→ **TEXT EXCERPT**:
= = = = =
The first Portuguese writer who assumed the identity of Portugal with Lusitania was Dom Garcia de Meneses, Bishop of Evora, who wrote in the reign of John II. at the close of the fifteenth century, though the two terms had been used distinctively by early chroniclers, such as Lucas de Tuy in his “Chronicon Mundi,” and Matthew de Pisano in his “Guerra de Ceuta.” The mistaken notion was further developed in the days of the Renaissance and of the Revival of Learning, and became generally accepted by the close of the sixteenth century, and exaggerated by the very title of such books as the “Monarchia Lusitana” of Bernardo de Brito and the “De Antiquitatibus Lusitaniæ” of the great antiquary Andrea de Resende. In fact, the Portuguese writers of that epoch delighted in calling Portugal by the classical name of Lusitania, and Camoens, the very greatest of them all, has, by the title of his famous epic, “Os Lusiadas” or “The Lusiads,” stamped the mistake permanently on Portuguese literature.
= = = = =
→ **DATASET**:
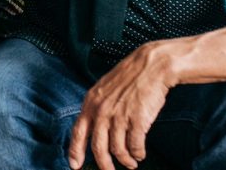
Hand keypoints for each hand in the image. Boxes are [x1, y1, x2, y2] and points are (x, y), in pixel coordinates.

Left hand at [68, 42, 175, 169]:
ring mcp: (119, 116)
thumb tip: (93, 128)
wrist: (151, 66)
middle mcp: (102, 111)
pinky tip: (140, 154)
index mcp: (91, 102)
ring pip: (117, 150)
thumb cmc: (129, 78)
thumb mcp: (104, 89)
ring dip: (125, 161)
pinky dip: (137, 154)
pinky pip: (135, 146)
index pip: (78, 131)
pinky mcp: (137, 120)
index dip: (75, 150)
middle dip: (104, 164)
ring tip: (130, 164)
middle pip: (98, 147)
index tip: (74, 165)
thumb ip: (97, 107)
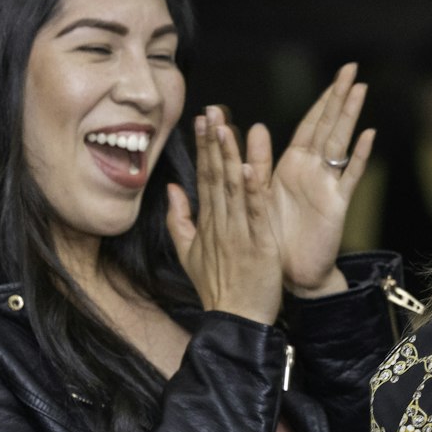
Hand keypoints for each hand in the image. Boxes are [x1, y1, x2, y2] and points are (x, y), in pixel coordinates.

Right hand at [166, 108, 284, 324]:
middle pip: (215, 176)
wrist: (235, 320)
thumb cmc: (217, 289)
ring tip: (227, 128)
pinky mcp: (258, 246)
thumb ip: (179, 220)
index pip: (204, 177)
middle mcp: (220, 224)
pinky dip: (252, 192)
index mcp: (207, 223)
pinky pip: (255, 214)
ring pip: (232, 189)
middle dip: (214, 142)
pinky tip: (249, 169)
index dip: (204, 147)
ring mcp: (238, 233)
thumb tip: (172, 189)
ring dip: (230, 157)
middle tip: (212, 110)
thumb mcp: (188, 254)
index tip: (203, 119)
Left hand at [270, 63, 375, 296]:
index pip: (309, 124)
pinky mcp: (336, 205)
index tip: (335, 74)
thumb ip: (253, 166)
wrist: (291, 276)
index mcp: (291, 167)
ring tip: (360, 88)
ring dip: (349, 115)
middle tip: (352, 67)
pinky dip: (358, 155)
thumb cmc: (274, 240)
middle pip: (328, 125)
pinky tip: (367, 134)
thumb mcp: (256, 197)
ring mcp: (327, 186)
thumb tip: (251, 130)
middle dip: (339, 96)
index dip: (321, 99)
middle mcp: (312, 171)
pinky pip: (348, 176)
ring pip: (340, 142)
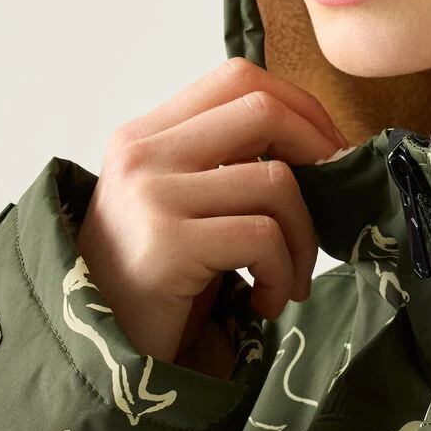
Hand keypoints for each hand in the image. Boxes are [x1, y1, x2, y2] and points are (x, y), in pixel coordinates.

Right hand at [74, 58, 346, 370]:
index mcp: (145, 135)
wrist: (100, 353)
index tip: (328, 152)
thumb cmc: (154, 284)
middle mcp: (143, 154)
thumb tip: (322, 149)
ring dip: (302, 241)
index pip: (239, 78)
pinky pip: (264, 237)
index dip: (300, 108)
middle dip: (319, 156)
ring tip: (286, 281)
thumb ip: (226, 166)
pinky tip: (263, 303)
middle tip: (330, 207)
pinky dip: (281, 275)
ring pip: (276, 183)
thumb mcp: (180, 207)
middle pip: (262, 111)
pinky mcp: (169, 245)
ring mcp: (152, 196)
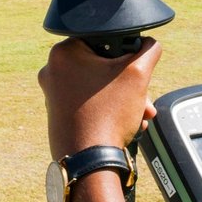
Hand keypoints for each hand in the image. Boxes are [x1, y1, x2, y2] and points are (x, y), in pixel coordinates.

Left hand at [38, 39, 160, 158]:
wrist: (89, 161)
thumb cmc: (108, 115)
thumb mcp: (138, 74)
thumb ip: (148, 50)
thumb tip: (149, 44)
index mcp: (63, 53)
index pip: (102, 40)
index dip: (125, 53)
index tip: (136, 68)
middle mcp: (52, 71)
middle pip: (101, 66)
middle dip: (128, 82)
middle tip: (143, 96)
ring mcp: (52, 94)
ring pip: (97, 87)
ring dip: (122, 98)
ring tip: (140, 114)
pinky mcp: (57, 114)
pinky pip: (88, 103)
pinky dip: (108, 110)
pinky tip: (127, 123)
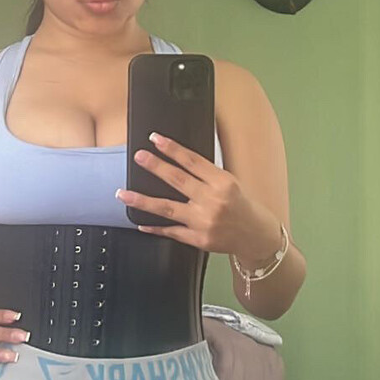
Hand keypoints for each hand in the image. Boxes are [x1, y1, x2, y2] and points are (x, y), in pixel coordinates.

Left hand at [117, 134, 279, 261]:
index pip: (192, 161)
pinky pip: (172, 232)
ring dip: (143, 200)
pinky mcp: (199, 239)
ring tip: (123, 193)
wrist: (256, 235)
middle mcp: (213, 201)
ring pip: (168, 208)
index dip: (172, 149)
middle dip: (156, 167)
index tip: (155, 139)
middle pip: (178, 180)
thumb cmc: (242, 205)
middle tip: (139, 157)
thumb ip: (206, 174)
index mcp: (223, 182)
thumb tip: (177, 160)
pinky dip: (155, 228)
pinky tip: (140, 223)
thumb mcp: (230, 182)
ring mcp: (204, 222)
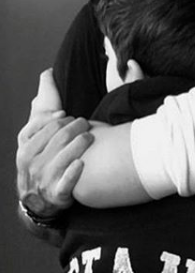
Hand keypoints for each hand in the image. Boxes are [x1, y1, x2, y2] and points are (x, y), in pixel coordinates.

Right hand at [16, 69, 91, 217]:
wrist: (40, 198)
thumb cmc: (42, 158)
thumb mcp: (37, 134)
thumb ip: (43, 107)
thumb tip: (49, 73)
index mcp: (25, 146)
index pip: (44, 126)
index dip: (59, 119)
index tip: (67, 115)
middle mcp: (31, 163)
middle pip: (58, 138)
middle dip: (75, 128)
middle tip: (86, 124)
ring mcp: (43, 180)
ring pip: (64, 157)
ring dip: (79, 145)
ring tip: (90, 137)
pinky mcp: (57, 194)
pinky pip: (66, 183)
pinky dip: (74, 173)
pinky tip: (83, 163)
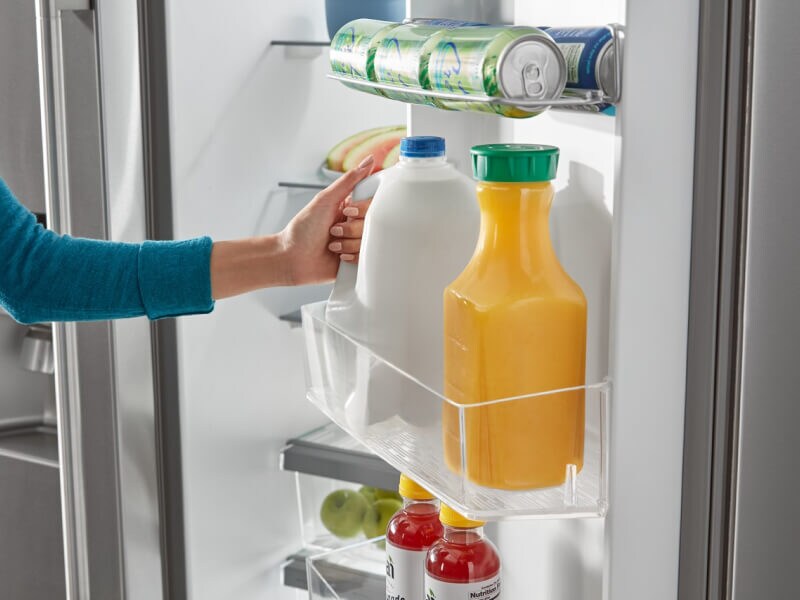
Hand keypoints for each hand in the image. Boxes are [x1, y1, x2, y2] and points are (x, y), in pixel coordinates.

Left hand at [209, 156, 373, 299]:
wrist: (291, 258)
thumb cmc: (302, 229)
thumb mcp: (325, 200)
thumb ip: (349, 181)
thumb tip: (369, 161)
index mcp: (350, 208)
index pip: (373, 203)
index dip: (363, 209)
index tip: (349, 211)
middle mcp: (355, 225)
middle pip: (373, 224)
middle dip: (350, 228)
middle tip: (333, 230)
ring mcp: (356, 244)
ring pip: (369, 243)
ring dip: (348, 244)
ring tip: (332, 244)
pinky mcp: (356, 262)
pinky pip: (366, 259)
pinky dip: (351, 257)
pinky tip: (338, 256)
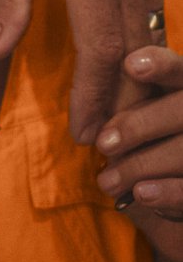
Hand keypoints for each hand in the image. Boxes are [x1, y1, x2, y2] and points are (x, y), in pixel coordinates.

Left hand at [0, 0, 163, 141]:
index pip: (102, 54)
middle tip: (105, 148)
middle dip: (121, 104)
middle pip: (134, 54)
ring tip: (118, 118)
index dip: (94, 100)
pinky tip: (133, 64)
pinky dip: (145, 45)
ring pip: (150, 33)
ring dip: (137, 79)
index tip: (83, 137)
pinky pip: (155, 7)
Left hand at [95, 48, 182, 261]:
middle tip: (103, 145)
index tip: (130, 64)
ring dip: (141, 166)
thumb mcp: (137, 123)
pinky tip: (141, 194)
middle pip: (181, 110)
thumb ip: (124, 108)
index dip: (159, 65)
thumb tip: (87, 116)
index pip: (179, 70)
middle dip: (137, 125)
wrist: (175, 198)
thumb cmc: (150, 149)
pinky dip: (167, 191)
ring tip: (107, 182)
= = = = =
→ **TASK REQUIREMENTS**:
A – In the passage on Portugal and Lusitania, who was the first Portuguese writer to treat Portugal and Lusitania as the same?
B – Please carry the passage on Portugal and Lusitania forward, starting after its final sentence.

→ **ANSWERS FOR THE TASKS**:
A – Dom Garcia de Meneses, Bishop of Evora.

B –
This false identification has had important historical consequences. Modern writers have on this supposition spoken of the Portuguese as a distinct branch of the Celtic population of the Iberian peninsula identical with the tribe of Lusitanians spoken of by Strabo. They have further identified them with the Lusitanians who struggled so gallantly against the Roman Republic under the leadership of Punicus and Viriathus; they have found passages in the Latin historians describing the Lusitanians, and have moralized upon the manner in which the characteristics of the ancient Lusitanians re-appear in the modern Portuguese. The identity of two nations must consist in proving their perfect succession in either race or territory, and in neither respect can the identity be shown in the present instance. The Celtic tribe of Lusitanians dwelt, according to Strabo, in the districts north of the Tagus, while the Lusitania of the Latin historians of the Republic undoubtedly lay to the south of that river though it was not used as the name of a province until the time of Augustus, when the old division of the peninsula into Hispania Citerior and Hispania Ulterior was superseded by the division into Betica, Tarraconensis, and Lusitania. Neither in this division, nor in the division of the peninsula into the five provinces of Tarraconensis, Carthaginensis, Betica, Lusitania, and Gallicia, under Hadrian, was the province called Lusitania coterminous with the modern kingdom of Portugal. Under each division the name was given to a district south of the Tagus, and therefore not embracing the modern provinces of the Entre Minho e Douro, Trasos-Montes, and Beira.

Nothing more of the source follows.